* Directive *
Take every line containing "page" out of the records.

⁂

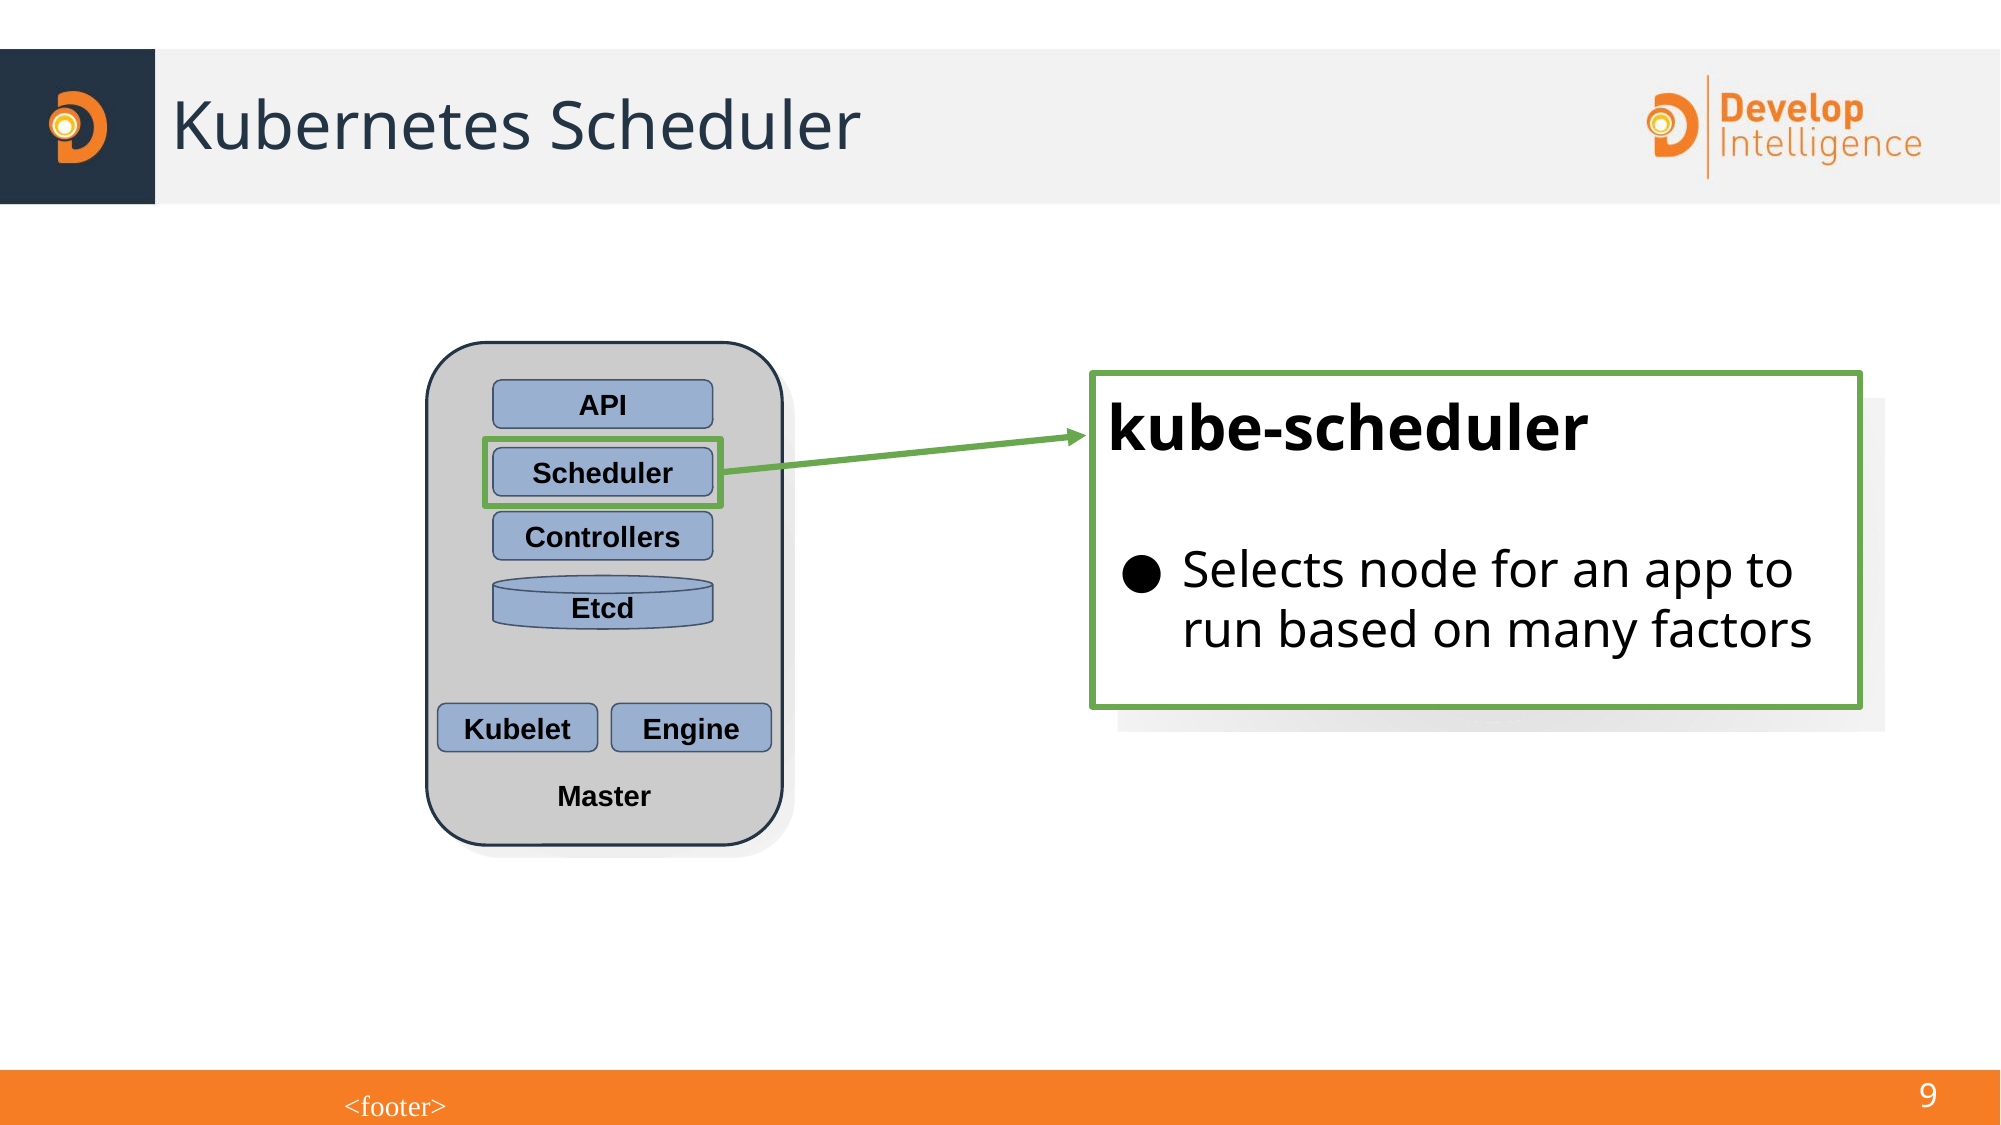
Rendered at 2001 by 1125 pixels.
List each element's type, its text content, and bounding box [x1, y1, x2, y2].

picture [0, 0, 2001, 1125]
title Kubernetes Scheduler [156, 53, 1999, 202]
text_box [426, 342, 795, 858]
text_box kube-scheduler Selects node for an app to run based on many factors [1092, 372, 1861, 707]
text_box [800, 430, 1087, 465]
slide_number <number> [1860, 1072, 1997, 1122]
text_box [1117, 397, 1885, 732]
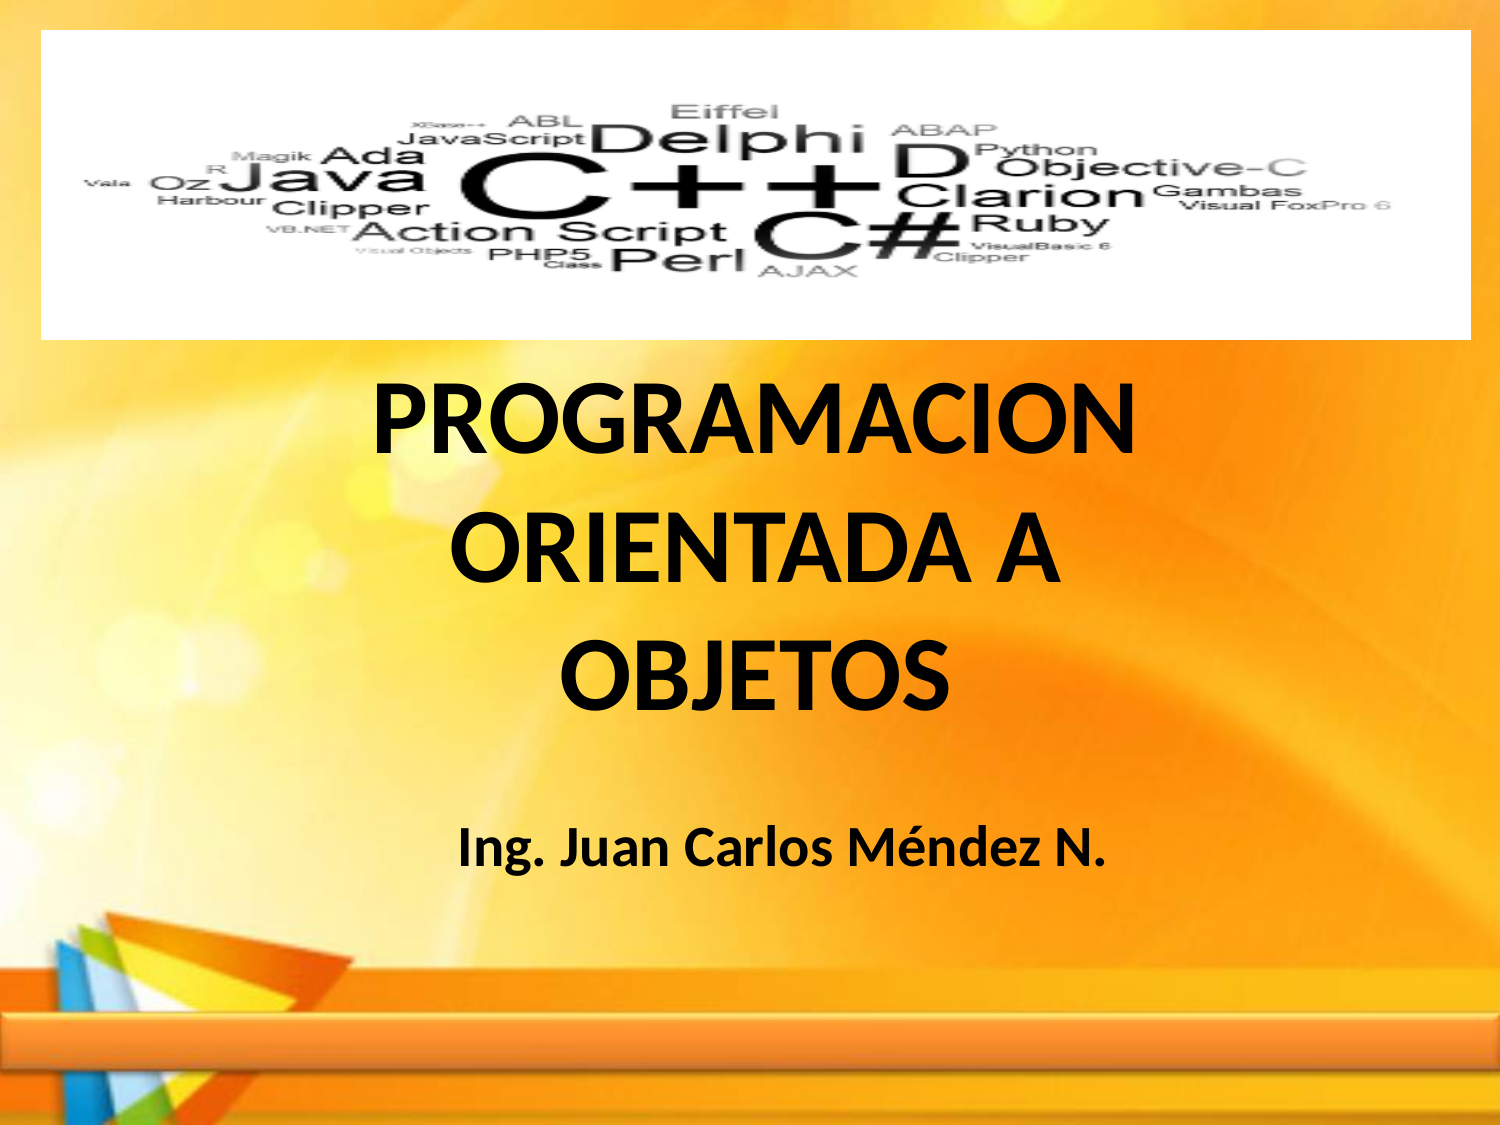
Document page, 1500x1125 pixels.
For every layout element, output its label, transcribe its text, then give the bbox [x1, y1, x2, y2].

title PROGRAMACION ORIENTADA A OBJETOS [81, 348, 1432, 797]
picture [0, 0, 1500, 1125]
text_box Ing. Juan Carlos Méndez N. [442, 800, 1164, 886]
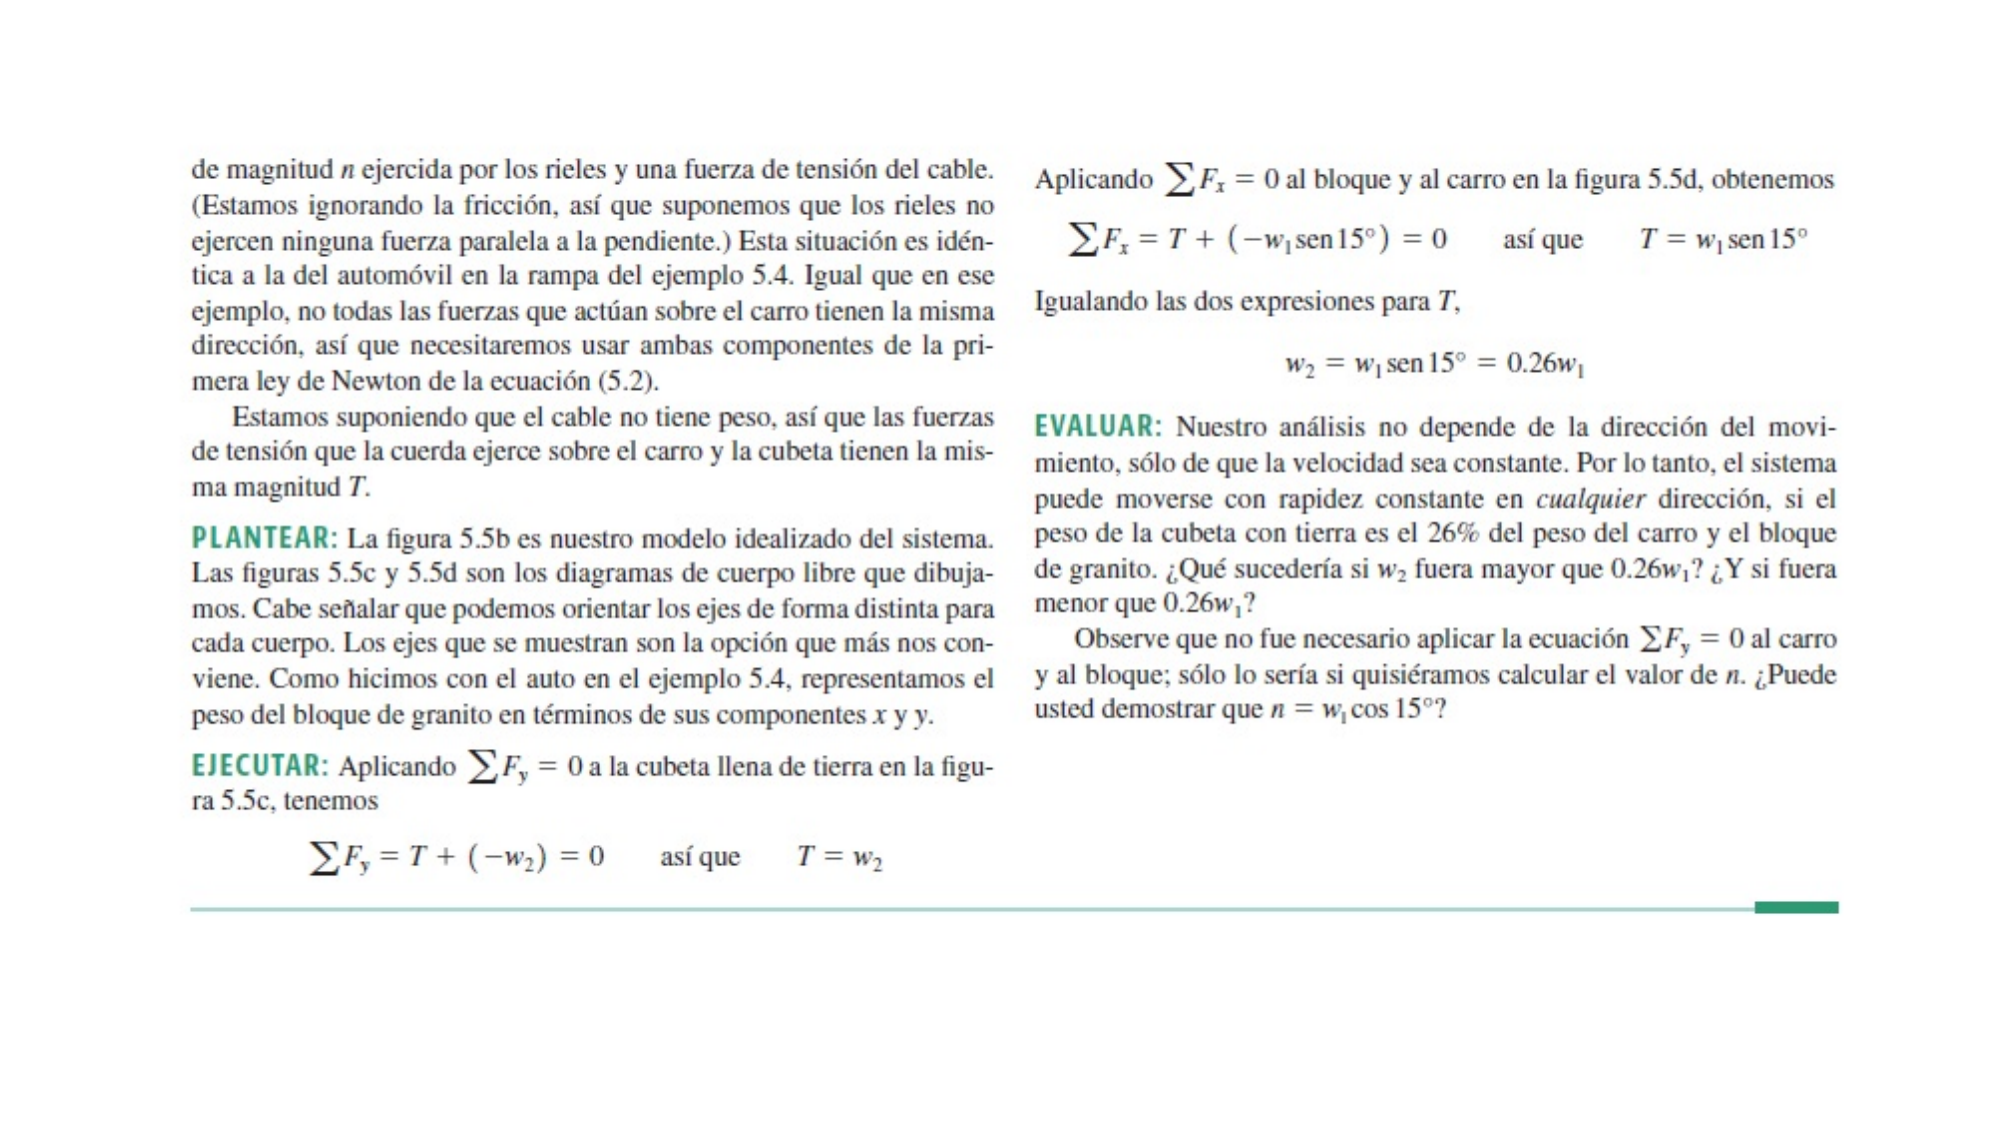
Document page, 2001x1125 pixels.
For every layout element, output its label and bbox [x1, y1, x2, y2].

⁂

* Response *
Document page, 1500x1125 pixels.
Document page, 2001x1125 pixels.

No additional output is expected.